If you’ve perused the selection of right-wing political books at a bookstore, you’ve no doubt seen titles from Regnery Publishing, a major part of the conservative movement. The publishing house has become a darling of the right by churning out one right-wing hatchet job after another, most of which real publishers would never touch. Conservative “authors” who would otherwise have to self-publish suddenly have wide distribution and marketing.
It’s been a fairly successful venture for years, but it might not last. As of now, the right’s biggest book publisher is having legal trouble with some of the right’s biggest authors. It could get ugly — and for some of us, entertaining.
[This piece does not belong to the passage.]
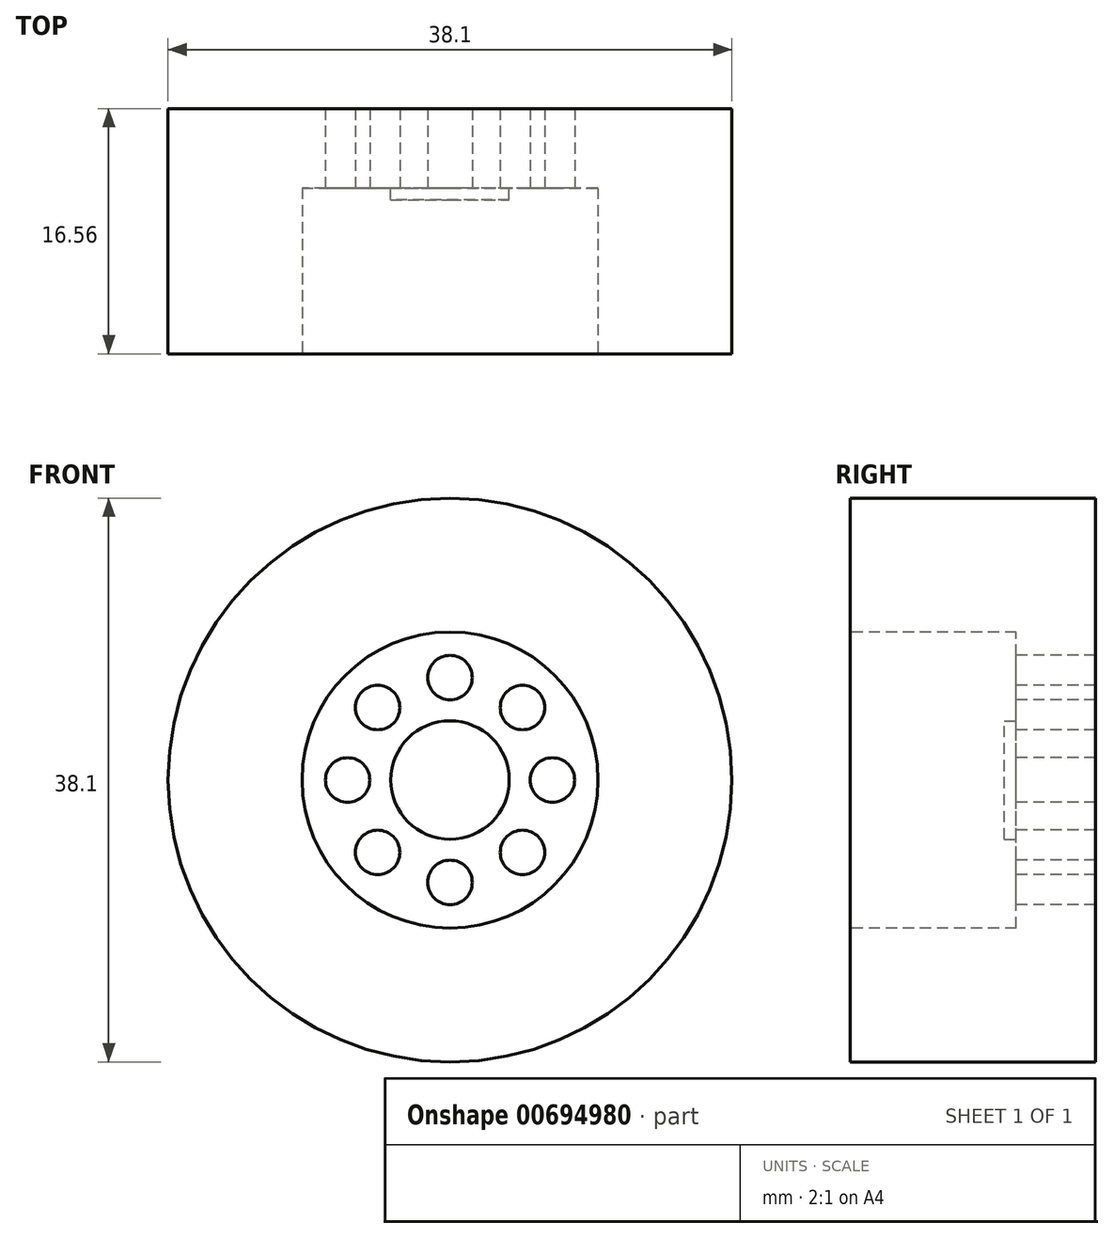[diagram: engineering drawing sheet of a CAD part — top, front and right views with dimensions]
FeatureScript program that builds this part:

Five authors have sued the parent company of Regnery Publishing, a Washington imprint of conservative books, charging that the company deprives its writers of royalties by selling their books at a steep discount to book clubs and other organizations owned by the same parent company.
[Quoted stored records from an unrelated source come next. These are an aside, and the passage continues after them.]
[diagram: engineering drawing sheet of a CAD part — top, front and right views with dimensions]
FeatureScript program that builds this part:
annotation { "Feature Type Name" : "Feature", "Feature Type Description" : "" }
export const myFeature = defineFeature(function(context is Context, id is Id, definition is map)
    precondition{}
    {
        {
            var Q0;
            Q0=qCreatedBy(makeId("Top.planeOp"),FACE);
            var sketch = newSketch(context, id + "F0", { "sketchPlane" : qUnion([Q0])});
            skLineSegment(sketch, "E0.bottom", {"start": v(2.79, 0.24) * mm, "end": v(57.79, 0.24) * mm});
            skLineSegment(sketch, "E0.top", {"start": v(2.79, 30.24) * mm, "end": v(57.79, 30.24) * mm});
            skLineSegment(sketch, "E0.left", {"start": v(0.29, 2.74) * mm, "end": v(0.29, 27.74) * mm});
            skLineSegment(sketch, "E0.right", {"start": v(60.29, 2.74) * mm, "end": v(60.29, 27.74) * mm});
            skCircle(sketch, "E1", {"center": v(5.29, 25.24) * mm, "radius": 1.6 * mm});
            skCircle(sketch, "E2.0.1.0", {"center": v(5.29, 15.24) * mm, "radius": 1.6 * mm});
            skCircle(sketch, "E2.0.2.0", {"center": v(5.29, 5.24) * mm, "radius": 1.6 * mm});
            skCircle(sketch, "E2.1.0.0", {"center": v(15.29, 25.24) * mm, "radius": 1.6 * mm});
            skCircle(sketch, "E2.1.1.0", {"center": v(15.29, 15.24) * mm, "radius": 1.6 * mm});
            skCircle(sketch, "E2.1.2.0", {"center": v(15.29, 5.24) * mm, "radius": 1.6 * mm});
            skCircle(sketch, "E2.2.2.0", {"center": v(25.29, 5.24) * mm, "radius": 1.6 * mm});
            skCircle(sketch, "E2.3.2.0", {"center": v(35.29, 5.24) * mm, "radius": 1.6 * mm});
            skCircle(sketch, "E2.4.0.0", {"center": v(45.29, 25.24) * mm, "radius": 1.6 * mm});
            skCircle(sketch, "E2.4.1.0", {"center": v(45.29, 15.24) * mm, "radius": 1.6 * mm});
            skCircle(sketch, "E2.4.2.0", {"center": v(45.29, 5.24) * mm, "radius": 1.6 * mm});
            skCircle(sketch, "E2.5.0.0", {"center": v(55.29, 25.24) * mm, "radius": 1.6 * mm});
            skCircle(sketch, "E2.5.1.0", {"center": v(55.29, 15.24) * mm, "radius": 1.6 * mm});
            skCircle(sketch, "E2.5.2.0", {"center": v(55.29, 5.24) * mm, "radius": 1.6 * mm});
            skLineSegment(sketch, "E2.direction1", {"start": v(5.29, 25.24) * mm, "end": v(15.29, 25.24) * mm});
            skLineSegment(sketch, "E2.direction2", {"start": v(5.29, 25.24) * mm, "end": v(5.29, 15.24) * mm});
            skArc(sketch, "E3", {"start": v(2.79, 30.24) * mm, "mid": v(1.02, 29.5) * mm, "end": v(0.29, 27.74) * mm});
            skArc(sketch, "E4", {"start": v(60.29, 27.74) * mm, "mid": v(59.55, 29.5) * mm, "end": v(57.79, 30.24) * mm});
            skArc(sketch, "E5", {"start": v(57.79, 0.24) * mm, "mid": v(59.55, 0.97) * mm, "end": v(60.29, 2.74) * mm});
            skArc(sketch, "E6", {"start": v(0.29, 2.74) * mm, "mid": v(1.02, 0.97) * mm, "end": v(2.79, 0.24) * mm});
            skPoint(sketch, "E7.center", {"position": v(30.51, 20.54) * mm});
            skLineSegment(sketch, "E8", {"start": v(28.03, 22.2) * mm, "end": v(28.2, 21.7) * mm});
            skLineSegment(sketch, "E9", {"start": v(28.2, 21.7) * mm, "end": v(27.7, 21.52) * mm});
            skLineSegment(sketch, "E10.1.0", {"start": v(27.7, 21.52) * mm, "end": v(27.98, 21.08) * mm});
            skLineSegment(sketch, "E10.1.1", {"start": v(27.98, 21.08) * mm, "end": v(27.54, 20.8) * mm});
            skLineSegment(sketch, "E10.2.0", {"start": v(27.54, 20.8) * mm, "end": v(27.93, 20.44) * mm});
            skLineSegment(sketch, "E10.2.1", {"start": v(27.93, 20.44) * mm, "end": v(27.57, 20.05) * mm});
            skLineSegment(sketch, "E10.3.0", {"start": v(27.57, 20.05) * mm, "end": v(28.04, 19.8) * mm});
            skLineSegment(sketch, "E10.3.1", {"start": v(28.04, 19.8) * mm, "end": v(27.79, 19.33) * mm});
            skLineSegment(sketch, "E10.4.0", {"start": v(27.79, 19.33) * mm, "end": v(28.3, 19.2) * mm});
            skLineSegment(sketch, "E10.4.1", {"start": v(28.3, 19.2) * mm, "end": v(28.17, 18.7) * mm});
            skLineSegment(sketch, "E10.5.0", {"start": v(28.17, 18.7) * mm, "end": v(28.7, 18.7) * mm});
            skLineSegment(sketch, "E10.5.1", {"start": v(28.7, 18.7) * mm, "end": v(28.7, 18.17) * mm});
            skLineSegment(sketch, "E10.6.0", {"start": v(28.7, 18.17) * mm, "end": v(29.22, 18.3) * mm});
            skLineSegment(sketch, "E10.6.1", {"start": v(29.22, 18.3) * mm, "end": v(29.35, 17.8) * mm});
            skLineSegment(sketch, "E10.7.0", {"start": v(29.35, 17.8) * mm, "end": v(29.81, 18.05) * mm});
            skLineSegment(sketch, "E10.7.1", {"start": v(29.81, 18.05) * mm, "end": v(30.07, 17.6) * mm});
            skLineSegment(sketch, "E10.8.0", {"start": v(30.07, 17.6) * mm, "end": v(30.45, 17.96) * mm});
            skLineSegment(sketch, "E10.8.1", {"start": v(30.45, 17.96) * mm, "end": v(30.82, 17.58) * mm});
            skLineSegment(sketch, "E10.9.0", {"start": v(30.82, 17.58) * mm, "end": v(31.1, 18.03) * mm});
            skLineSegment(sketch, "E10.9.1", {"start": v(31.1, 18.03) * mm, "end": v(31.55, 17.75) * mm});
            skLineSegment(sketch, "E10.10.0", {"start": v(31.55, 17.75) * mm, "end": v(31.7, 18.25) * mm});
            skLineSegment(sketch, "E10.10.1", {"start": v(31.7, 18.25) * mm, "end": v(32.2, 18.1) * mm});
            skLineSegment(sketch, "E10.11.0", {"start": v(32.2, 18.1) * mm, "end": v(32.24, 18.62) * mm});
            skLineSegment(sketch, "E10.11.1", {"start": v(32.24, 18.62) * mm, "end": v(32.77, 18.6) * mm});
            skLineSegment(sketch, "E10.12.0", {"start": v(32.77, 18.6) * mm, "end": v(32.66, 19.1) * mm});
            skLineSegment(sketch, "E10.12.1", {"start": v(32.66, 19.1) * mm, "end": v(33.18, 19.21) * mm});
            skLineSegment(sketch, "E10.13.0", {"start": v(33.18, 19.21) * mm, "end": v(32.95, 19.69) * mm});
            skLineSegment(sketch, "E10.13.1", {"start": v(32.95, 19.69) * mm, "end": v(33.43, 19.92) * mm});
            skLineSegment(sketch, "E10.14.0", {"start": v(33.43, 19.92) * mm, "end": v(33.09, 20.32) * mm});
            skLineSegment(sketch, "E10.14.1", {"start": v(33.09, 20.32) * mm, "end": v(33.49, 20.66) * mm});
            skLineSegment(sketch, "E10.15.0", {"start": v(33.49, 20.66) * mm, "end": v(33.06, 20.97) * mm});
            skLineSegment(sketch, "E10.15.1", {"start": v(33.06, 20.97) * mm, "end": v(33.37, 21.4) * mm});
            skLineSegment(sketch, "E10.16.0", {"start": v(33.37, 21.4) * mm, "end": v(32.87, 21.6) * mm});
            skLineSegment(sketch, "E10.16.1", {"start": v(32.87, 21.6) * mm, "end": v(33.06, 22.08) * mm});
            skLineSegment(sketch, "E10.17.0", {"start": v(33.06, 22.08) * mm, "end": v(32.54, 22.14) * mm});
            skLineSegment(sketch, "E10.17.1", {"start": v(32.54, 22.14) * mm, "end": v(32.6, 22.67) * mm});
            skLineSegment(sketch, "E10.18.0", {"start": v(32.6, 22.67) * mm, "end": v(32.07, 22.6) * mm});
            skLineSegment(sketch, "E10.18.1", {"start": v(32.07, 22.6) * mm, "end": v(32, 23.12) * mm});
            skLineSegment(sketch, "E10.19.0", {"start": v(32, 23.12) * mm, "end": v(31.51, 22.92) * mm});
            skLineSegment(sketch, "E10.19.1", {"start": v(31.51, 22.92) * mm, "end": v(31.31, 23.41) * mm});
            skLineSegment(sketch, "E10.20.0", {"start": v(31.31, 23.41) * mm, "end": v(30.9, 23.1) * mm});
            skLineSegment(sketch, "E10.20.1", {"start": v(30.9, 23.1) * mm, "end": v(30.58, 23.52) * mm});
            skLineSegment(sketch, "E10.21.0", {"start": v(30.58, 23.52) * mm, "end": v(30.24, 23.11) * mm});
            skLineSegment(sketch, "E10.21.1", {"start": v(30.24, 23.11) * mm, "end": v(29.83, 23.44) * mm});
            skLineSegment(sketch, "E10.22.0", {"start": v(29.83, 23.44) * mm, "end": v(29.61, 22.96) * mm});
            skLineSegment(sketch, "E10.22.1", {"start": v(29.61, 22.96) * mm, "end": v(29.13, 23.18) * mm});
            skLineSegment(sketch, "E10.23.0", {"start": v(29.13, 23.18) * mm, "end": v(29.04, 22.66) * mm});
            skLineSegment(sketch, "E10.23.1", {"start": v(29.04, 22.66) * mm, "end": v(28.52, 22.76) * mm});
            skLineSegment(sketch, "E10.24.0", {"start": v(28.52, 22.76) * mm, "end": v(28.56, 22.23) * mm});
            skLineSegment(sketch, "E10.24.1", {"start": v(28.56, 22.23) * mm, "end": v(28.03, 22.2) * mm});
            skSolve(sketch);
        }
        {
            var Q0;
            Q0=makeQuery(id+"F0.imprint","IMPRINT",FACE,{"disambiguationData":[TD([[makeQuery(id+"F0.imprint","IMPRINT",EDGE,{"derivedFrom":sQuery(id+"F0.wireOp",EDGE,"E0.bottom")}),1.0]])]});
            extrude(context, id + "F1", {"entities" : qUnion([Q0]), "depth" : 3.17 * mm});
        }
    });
In a suit filed in United States District Court in Washington yesterday, the authors Jerome R. Corsi, Bill Gertz, Lt. Col. Robert (Buzz) Patterson, Joel Mowbray and Richard Miniter state that Eagle Publishing, which owns Regnery, “orchestrates and participates in a fraudulent, deceptively concealed and self-dealing scheme to divert book sales away from retail outlets and to wholly owned subsidiary organizations within the Eagle conglomerate.”
It’s quite a little scheme, actually. When some sucker buys Jerome Corsi’s “Unfit for Command: Swift Boat Veterans Speak Out Against John Kerry,” or Richard Miniter’s “Shadow War: The Untold Story of How Bush Is Winning the War on Terror,” at full price at Barnes & Noble, the right-wing authors get decent royalties of a few bucks per book. But Regnery also sells — or in some cases, gives away — those same books through Regnery-owned book clubs, newsletters, and conservative organizations. And wouldn’t you know it, those “sales” produce almost no royalties to the authors at all.
“They’ve structured their business essentially as a scam and are defrauding their writers,” Miniter told the NYT, “causing a tremendous rift inside the conservative community.”
Just what the conservative movement needed — another rift.
Mr. Miniter said that meant that although he received about $4.25 a copy when his books sold in a bookstore or through an online retailer, he only earned about 10 cents a copy when his books sold through the Conservative Book Club or other Eagle-owned channels. “The difference between 10 cents and $4.25 is pretty large when you multiply it by 20,000 to 30,000 books,” Mr. Miniter said. “It suddenly occurred to us that Regnery is making collectively jillions of dollars off of us and paying us a pittance.” He added: “Why is Regnery acting like a Marxist cartoon of a capitalist company?” […]
The authors also say in the lawsuit that Regnery donates books to nonprofit groups affiliated with Eagle Publishing and gives the books as incentives to subscribers to newsletters published by Eagle. The authors say they do not receive royalties for these books.
“You get 10 per cent of nothing because they basically give them away,” Mr. Patterson said in an interview. […]
The authors, who say in the lawsuit that Eagle has been “unjustly enriched well in excess of one million dollars,” are seeking unspecified damages. But Mr. Miniter said, “We’re not looking for a payoff; we’re looking for justice.”
As Kevin Drum put it, “[I]f a conservative is a liberal who’s been mugged, what do you call a conservative who’s come face to face with the naked face of vertically integrated capitalism?”
It couldn’t have happened to a more appropriate group of folks.